WRITTEN TASK
Reproduce every line of the records below word for word, leaving out the pictures.

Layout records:
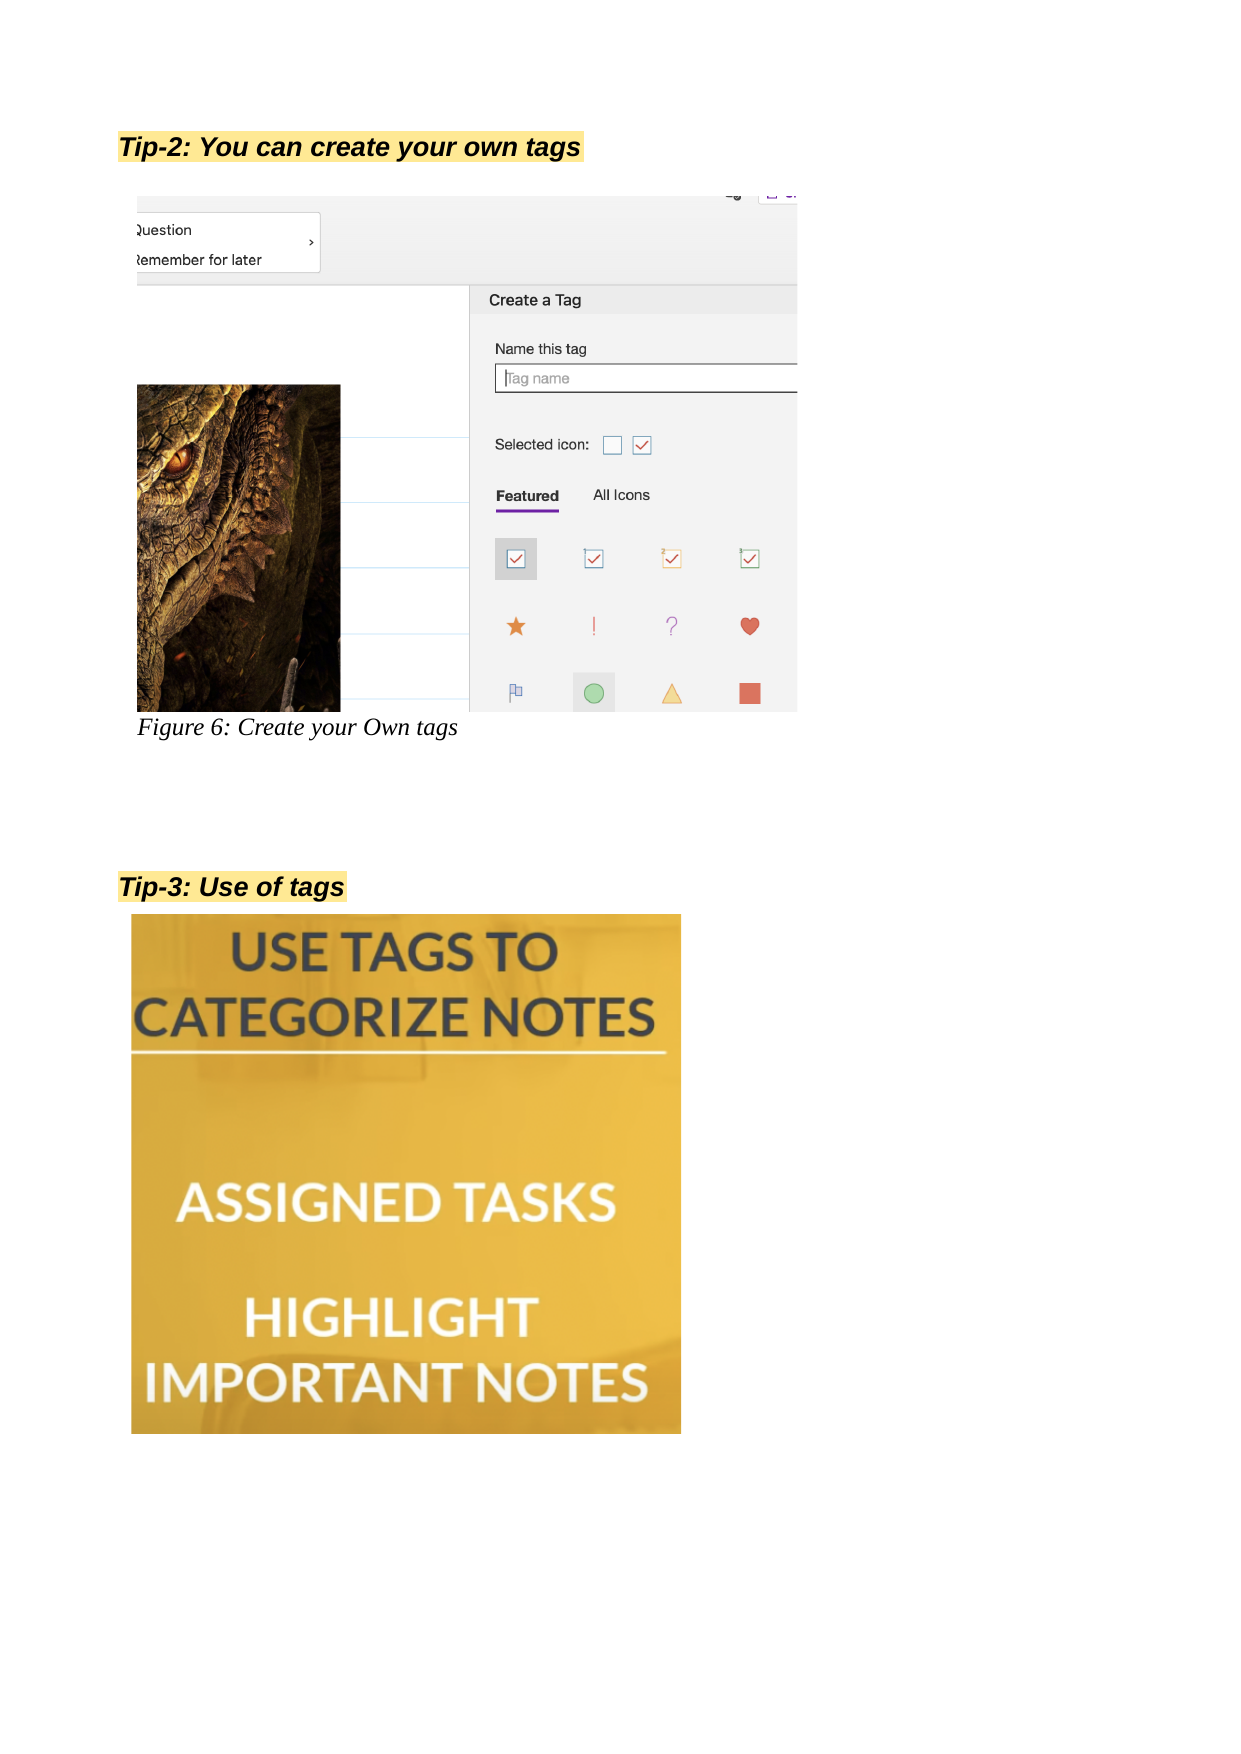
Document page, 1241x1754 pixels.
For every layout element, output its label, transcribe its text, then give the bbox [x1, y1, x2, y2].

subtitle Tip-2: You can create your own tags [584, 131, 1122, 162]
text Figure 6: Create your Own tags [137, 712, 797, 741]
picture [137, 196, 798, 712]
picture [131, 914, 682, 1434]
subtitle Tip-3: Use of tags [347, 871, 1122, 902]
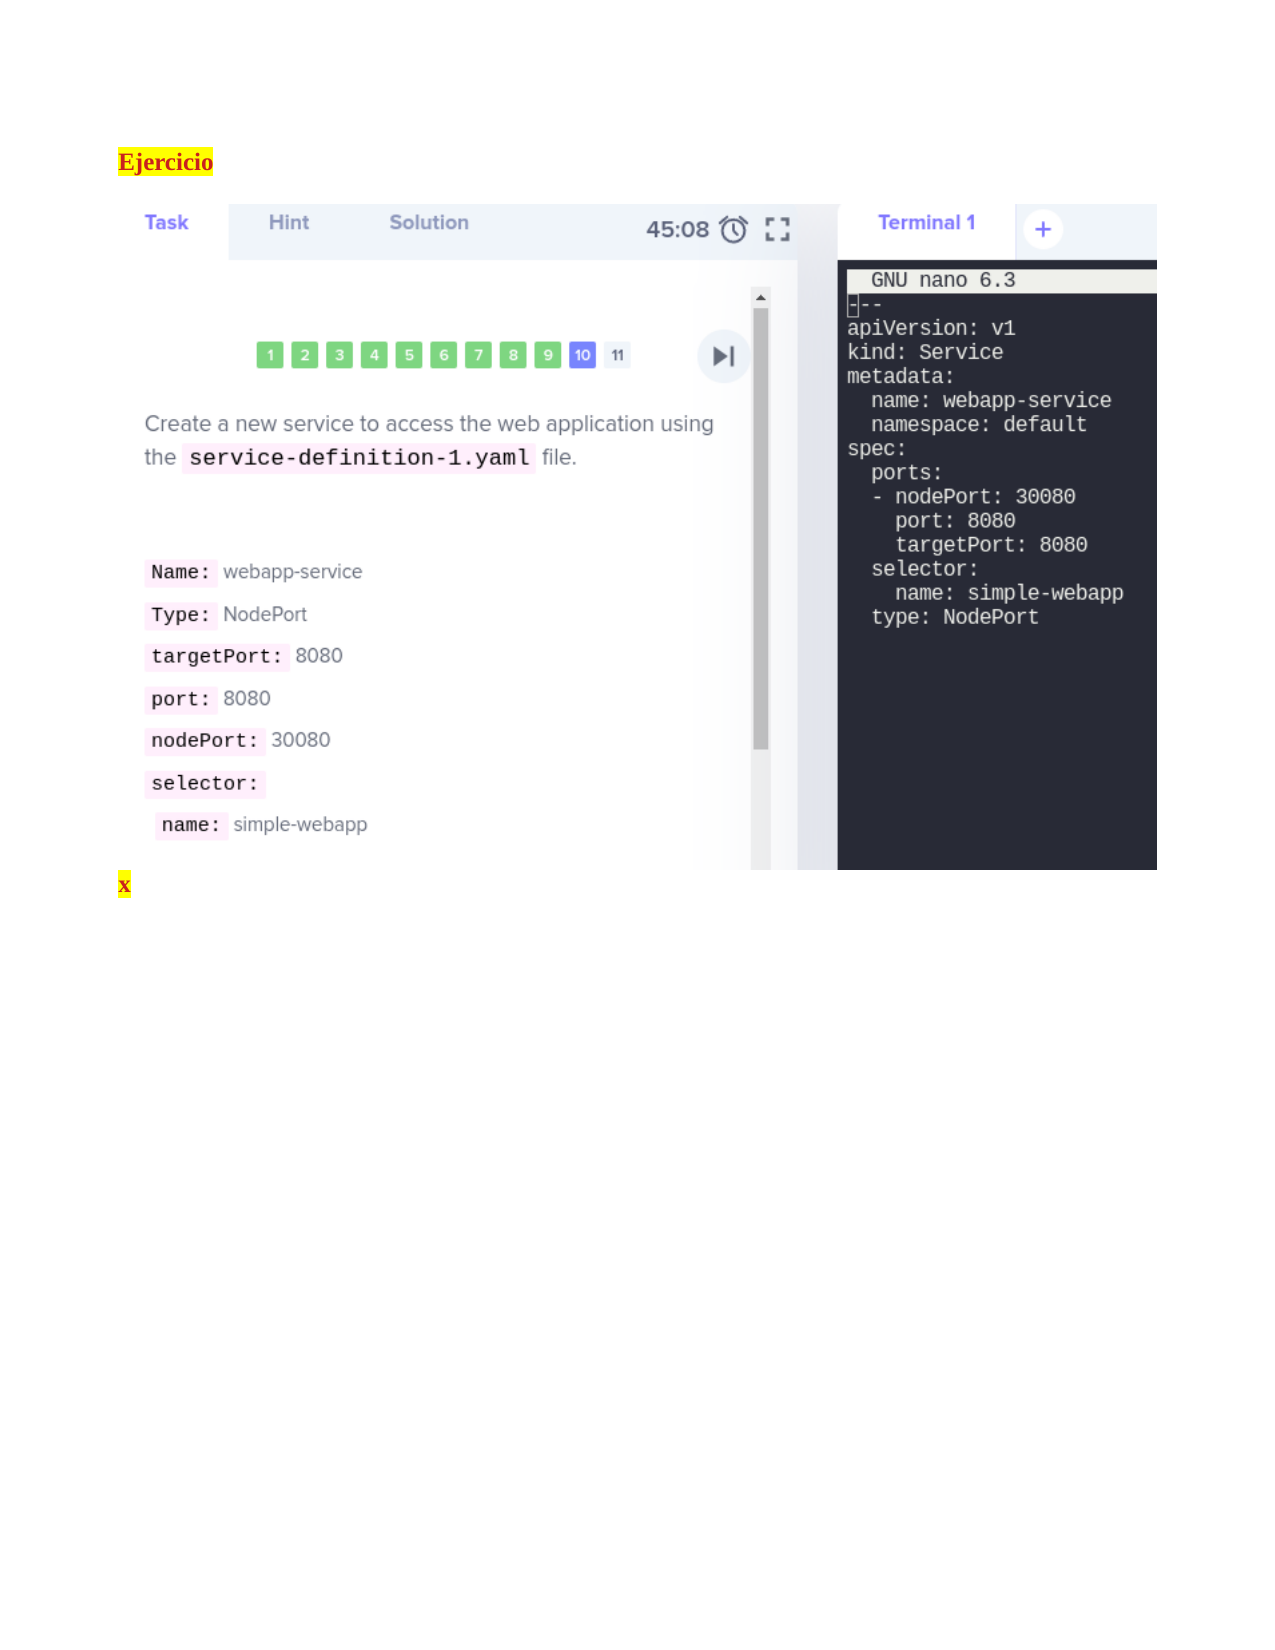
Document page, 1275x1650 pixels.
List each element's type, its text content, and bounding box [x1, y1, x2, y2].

FINAL ANSWER
Document page, 1241x1754 pixels.
For every layout element, output its label, transcribe its text, then give the bbox [x1, y1, x2, y2].

subtitle Tip-2: You can create your own tags [584, 131, 1122, 162]
text Figure 6: Create your Own tags [137, 712, 797, 741]
picture [137, 196, 798, 712]
picture [131, 914, 682, 1434]
subtitle Tip-3: Use of tags [347, 871, 1122, 902]
Document page, 1275x1650 pixels.
List each element's type, its text content, and bounding box [x1, y1, x2, y2].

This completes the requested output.